◆ Exercise text
Thursday, 16 August 2018

Automate your garden lights DIY style: getting practical!

This post is a follow up of this project.

After a lot of fiddling around, I finally built up the circuit for automating the turn on and off of my garden lights. It was about time wasn’it? Yeah, I know, it took me some time, but it was worth it since I think the end result is particularly nice and I enjoyed the process of building the circuit.

Goals of this project

The objectives of this DIY project are the following:

  1. Automate the turn on and off of garden lights: 4 LED lights powered from a battery which is recharged every day through an appropriately sized solar panel. The lights should turn on in the evening and turn off in the morning. Ideally turn on and turn off should be adjustable with ambient light.
  2. Improve my basic knowledge on how to design a proper circuit, a PCB, source components and debug analog circuitry.
  3. Keep the project relatively cheap.

The circuit in LTSpice

Below you can find a picture of the circuit simulated in LTSpice with all my notes following testing and a close up of the circuit.

Image 2

Image 3


As you can see, the circuit is pretty simple

  • The source is a 12V battery with a voltage that generally can range from 11.50 to 12.5 V.
  • At node B a voltage reference is generated and through a buffer (U2) this reference is fed to a comparator with hysteresis (U1) which compares the reference with the voltage at bus A. Note that the reference voltage at bus B is adjustable through the potentiometer POT1.

◆ What you need to do
a - How many LED lights does the garden lights post say the project automates?
b - Print the garden lights post word for word, starting with "The objectives of" and going on through "project relatively cheap.".
c - Continue the garden lights post from its last sentence.

◆ Source material
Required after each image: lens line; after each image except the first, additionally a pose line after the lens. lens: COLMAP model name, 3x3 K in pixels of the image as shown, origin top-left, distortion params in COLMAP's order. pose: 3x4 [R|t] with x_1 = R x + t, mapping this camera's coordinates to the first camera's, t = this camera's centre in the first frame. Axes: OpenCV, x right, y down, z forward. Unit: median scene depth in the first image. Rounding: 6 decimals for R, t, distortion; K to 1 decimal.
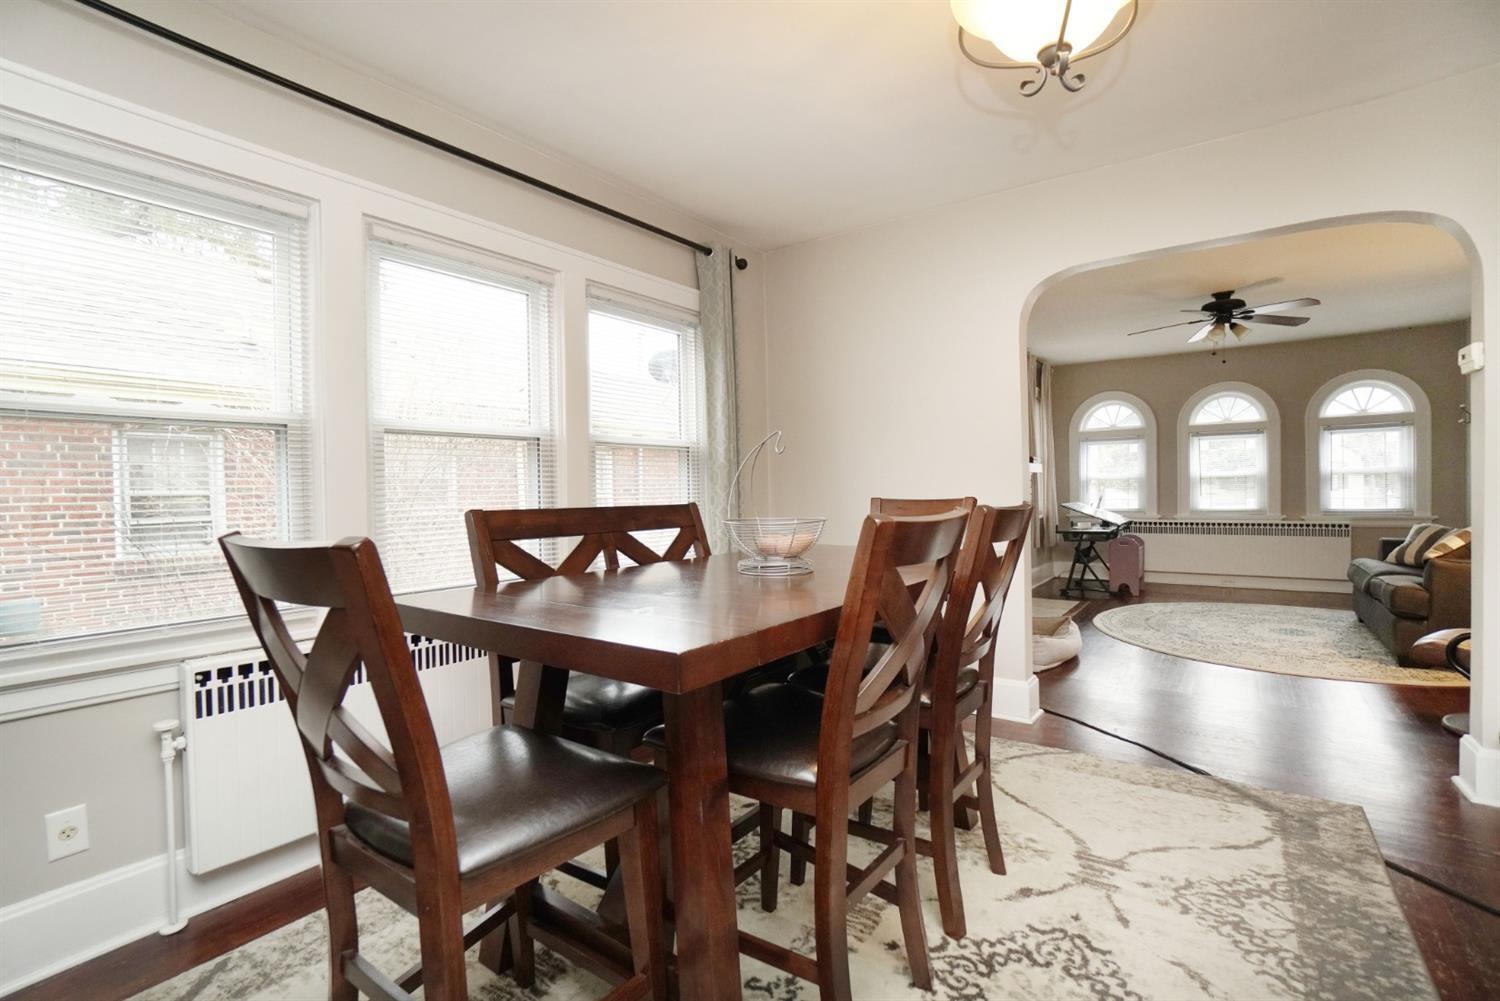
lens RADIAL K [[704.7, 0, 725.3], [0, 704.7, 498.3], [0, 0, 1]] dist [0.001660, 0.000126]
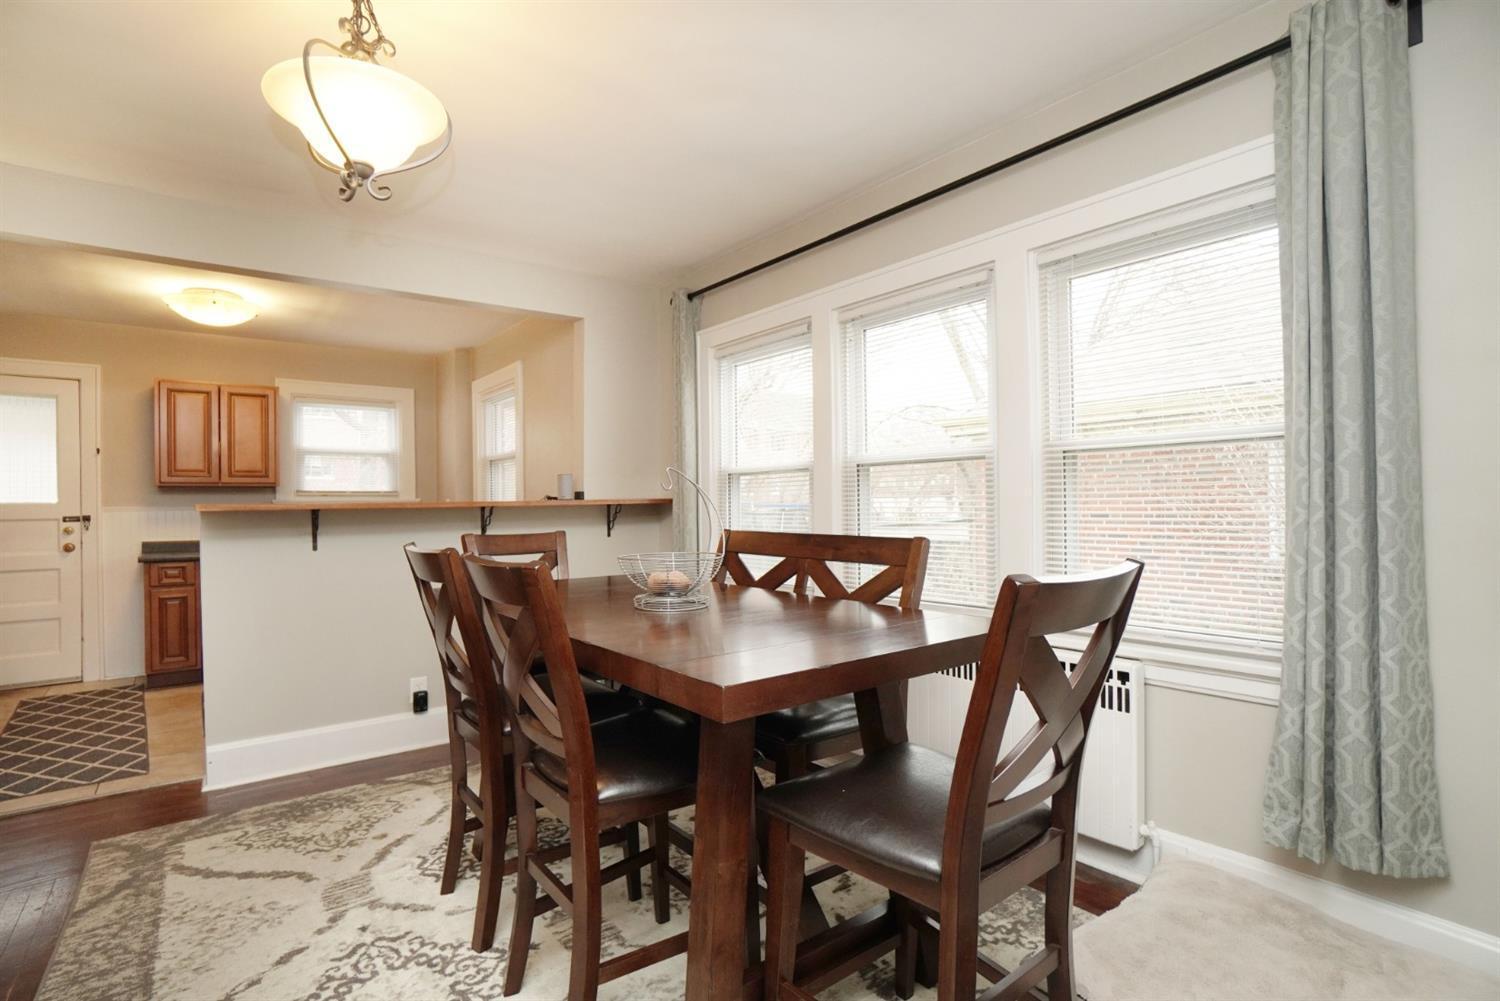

◆ Outputs for the tasks
a - Four LED lights.

b -
The objectives of this DIY project are the following:

  1. Automate the turn on and off of garden lights: 4 LED lights powered from a battery which is recharged every day through an appropriately sized solar panel. The lights should turn on in the evening and turn off in the morning. Ideally turn on and turn off should be adjustable with ambient light.
  2. Improve my basic knowledge on how to design a proper circuit, a PCB, source components and debug analog circuitry.
  3. Keep the project relatively cheap.

c -
  • At bus A a voltage divider made by a potentiometer (POT2) and a photoresistor feeds a voltage to the comparator U1. From my measurements, the resistance of the photoresistor varies from 2k Ohm when it is full daylight, to about 600k Ohm in full dark. When it is dark outside, voltage at bus A goes up and it turns on the comparator U1 which in turn turns on Q1 and the relay and the load. When it is bright outside, voltage at bus A goes down and U1 turns off thereby turning off Q1, the relay and the load.
  • The load is an LED light which draws 375 mA at 12 V (it consumes nominally 4.5 W) so it can be modelled as a 32 Ohm resistor (at steady state).

A couple of notes on the LTSpice model:

  • Don’t mind the exact mode of the operational amplifiers: the ideal op-amp model tends to behave rather oddly so I decided to use these two which seem to behave like actual op-amps.
  • If you want to simulate a change in brightness from full dark to full brightness to full dark again, simply connect V3 to bus A.
  • The relay inductance is not the correct one (since it is not provided in the datasheet) but I did not bother to measure it since it does not matter in this case as long as a freewheeling diode is used.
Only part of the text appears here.